■ **WHAT YOU HAVE TO DO**
Reproduce every line of the following items word for word, keeping each one in the same order.

■ **DATASET RECORDS**
+-------+

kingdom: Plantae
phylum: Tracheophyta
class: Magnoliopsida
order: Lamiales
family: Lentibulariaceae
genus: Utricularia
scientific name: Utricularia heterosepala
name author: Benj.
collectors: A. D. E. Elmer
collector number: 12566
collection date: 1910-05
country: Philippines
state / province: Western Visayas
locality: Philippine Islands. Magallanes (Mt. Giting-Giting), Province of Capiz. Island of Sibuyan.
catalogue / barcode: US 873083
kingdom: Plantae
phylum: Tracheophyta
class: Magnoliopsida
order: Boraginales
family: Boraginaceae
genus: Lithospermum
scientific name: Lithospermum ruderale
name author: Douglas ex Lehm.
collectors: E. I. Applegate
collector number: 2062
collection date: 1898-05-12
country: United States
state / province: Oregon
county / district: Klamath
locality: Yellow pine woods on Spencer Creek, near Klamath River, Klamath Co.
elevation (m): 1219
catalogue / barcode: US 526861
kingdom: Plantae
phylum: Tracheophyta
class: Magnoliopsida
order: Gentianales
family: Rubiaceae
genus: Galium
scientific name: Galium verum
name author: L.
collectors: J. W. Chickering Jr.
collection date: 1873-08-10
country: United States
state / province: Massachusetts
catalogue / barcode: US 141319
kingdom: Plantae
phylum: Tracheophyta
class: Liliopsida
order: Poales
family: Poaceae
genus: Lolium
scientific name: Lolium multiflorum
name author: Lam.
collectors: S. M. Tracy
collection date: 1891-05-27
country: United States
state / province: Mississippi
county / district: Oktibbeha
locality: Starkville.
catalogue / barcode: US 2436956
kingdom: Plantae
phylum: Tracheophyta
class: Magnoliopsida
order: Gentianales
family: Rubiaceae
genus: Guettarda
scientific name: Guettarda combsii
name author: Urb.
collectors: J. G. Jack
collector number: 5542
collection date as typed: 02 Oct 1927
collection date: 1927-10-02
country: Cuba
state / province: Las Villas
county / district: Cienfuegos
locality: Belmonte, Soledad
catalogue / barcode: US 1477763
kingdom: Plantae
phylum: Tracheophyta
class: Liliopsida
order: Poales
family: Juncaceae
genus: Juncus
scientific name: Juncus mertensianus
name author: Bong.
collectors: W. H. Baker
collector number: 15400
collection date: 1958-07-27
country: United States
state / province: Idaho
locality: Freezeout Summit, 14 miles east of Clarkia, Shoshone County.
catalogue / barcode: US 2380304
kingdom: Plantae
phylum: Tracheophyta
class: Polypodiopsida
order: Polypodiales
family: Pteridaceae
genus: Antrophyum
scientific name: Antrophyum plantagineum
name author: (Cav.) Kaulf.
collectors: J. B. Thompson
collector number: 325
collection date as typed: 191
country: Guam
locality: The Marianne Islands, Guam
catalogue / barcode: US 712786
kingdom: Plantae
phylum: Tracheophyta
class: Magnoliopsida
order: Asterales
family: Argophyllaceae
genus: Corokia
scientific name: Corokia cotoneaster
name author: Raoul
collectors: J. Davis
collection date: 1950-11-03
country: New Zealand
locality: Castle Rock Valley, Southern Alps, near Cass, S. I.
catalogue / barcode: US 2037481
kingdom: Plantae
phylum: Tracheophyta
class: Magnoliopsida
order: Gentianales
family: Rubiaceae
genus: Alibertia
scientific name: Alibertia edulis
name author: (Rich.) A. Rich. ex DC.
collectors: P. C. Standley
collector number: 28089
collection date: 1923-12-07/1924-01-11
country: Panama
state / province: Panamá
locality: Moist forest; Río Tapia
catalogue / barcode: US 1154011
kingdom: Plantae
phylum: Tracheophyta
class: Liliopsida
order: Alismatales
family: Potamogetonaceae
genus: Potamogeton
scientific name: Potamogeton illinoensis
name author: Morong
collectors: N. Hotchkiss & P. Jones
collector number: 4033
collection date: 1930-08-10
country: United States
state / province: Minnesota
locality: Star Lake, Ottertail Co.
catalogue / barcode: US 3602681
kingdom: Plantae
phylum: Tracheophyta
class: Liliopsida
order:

+-------+

■ **RESULT BELOW**
kingdom: Plantae
phylum: Tracheophyta
class: Magnoliopsida
order: Lamiales
family: Lentibulariaceae
genus: Utricularia
scientific name: Utricularia heterosepala
name author: Benj.
collectors: A. D. E. Elmer
collector number: 12566
collection date: 1910-05
country: Philippines
state / province: Western Visayas
locality: Philippine Islands. Magallanes (Mt. Giting-Giting), Province of Capiz. Island of Sibuyan.
catalogue / barcode: US 873083
kingdom: Plantae
phylum: Tracheophyta
class: Magnoliopsida
order: Boraginales
family: Boraginaceae
genus: Lithospermum
scientific name: Lithospermum ruderale
name author: Douglas ex Lehm.
collectors: E. I. Applegate
collector number: 2062
collection date: 1898-05-12
country: United States
state / province: Oregon
county / district: Klamath
locality: Yellow pine woods on Spencer Creek, near Klamath River, Klamath Co.
elevation (m): 1219
catalogue / barcode: US 526861
kingdom: Plantae
phylum: Tracheophyta
class: Magnoliopsida
order: Gentianales
family: Rubiaceae
genus: Galium
scientific name: Galium verum
name author: L.
collectors: J. W. Chickering Jr.
collection date: 1873-08-10
country: United States
state / province: Massachusetts
catalogue / barcode: US 141319
kingdom: Plantae
phylum: Tracheophyta
class: Liliopsida
order: Poales
family: Poaceae
genus: Lolium
scientific name: Lolium multiflorum
name author: Lam.
collectors: S. M. Tracy
collection date: 1891-05-27
country: United States
state / province: Mississippi
county / district: Oktibbeha
locality: Starkville.
catalogue / barcode: US 2436956
kingdom: Plantae
phylum: Tracheophyta
class: Magnoliopsida
order: Gentianales
family: Rubiaceae
genus: Guettarda
scientific name: Guettarda combsii
name author: Urb.
collectors: J. G. Jack
collector number: 5542
collection date as typed: 02 Oct 1927
collection date: 1927-10-02
country: Cuba
state / province: Las Villas
county / district: Cienfuegos
locality: Belmonte, Soledad
catalogue / barcode: US 1477763
kingdom: Plantae
phylum: Tracheophyta
class: Liliopsida
order: Poales
family: Juncaceae
genus: Juncus
scientific name: Juncus mertensianus
name author: Bong.
collectors: W. H. Baker
collector number: 15400
collection date: 1958-07-27
country: United States
state / province: Idaho
locality: Freezeout Summit, 14 miles east of Clarkia, Shoshone County.
catalogue / barcode: US 2380304
kingdom: Plantae
phylum: Tracheophyta
class: Polypodiopsida
order: Polypodiales
family: Pteridaceae
genus: Antrophyum
scientific name: Antrophyum plantagineum
name author: (Cav.) Kaulf.
collectors: J. B. Thompson
collector number: 325
collection date as typed: 191
country: Guam
locality: The Marianne Islands, Guam
catalogue / barcode: US 712786
kingdom: Plantae
phylum: Tracheophyta
class: Magnoliopsida
order: Asterales
family: Argophyllaceae
genus: Corokia
scientific name: Corokia cotoneaster
name author: Raoul
collectors: J. Davis
collection date: 1950-11-03
country: New Zealand
locality: Castle Rock Valley, Southern Alps, near Cass, S. I.
catalogue / barcode: US 2037481
kingdom: Plantae
phylum: Tracheophyta
class: Magnoliopsida
order: Gentianales
family: Rubiaceae
genus: Alibertia
scientific name: Alibertia edulis
name author: (Rich.) A. Rich. ex DC.
collectors: P. C. Standley
collector number: 28089
collection date: 1923-12-07/1924-01-11
country: Panama
state / province: Panamá
locality: Moist forest; Río Tapia
catalogue / barcode: US 1154011
kingdom: Plantae
phylum: Tracheophyta
class: Liliopsida
order: Alismatales
family: Potamogetonaceae
genus: Potamogeton
scientific name: Potamogeton illinoensis
name author: Morong
collectors: N. Hotchkiss & P. Jones
collector number: 4033
collection date: 1930-08-10
country: United States
state / province: Minnesota
locality: Star Lake, Ottertail Co.
catalogue / barcode: US 3602681
kingdom: Plantae
phylum: Tracheophyta
class: Liliopsida
order:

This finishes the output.